Here is your 10-point cheat-sheet to the day's big political story:
  1. All members of the ruling alliance agreed to support the government's stand on the Lalit Modi controversy and the Vyapam scam, sources said.
  2. PM Modi also consulted allies on the land bill, which had been opposed by partners like Lok Janshakti Party, Shiv Sena and the Shiromani Akali Dal. Sources said he blamed the Opposition's "misinformation campaign" for the perception that the government is anti-farmer.
  3. At the all-party meeting, the Prime Minister sought the cooperation of the Opposition parties for smooth functioning of Parliament. "The government is ready to discuss all issues," he said.
  4. A united Opposition has demanded an investigation against Foreign Minister Sushma Swaraj and Rajasthan Chief Minister Vasundhra Raje for extending favours to tainted cricket tycoon Lalit Modi, who lives in the UK.
  5. The Opposition has asked for discussions in Parliament on "all scams and charges" involving BJP leaders. The Congress has said it will disrupt Parliament unless the ministers resign.
  6. "There is no question of accepting an ultimatum from anybody; nobody can dictate (terms) to Parliament," Parliamentary Affairs Minister Venkaiah Naidu had said in response to the Congress demand.
  7. Several key legislations are pending in Parliament, including the Goods and Services Tax bill, which have to be passed in the Upper House, Rajya Sabha, where the ruling NDA lacks majority.
  8. At the meeting on Monday, the PM said the new land bill that changes how farmland should be acquired for development must "move forward."

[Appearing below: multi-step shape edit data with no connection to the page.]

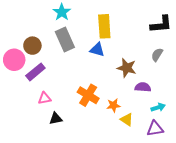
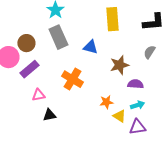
yellow rectangle: (104, 26) -> (112, 19), moved
brown star: (127, 68) -> (119, 65), turned -30
orange cross: (88, 95) -> (72, 79), moved
cyan arrow: (158, 107) -> (137, 105), moved
purple triangle: (155, 129) -> (137, 127), moved

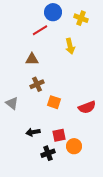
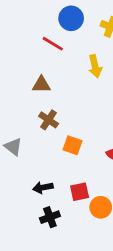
red line: (40, 30) -> (53, 44), turned 63
brown cross: (37, 84) -> (49, 120), turned -32
black cross: (48, 153) -> (50, 217), moved

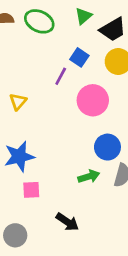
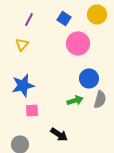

  9. That is unlikely in this session. A parliamentary committee studying the controversial proposal has asked for more time to submit its report.
  10. Sources say the government is likely to use a fourth consecutive executive order or ordinance to enact the new rules. But to become permanent, they must be cleared by Parliament. The government does not want a stand-off with the Opposition over the land bill to delay other important pending reforms.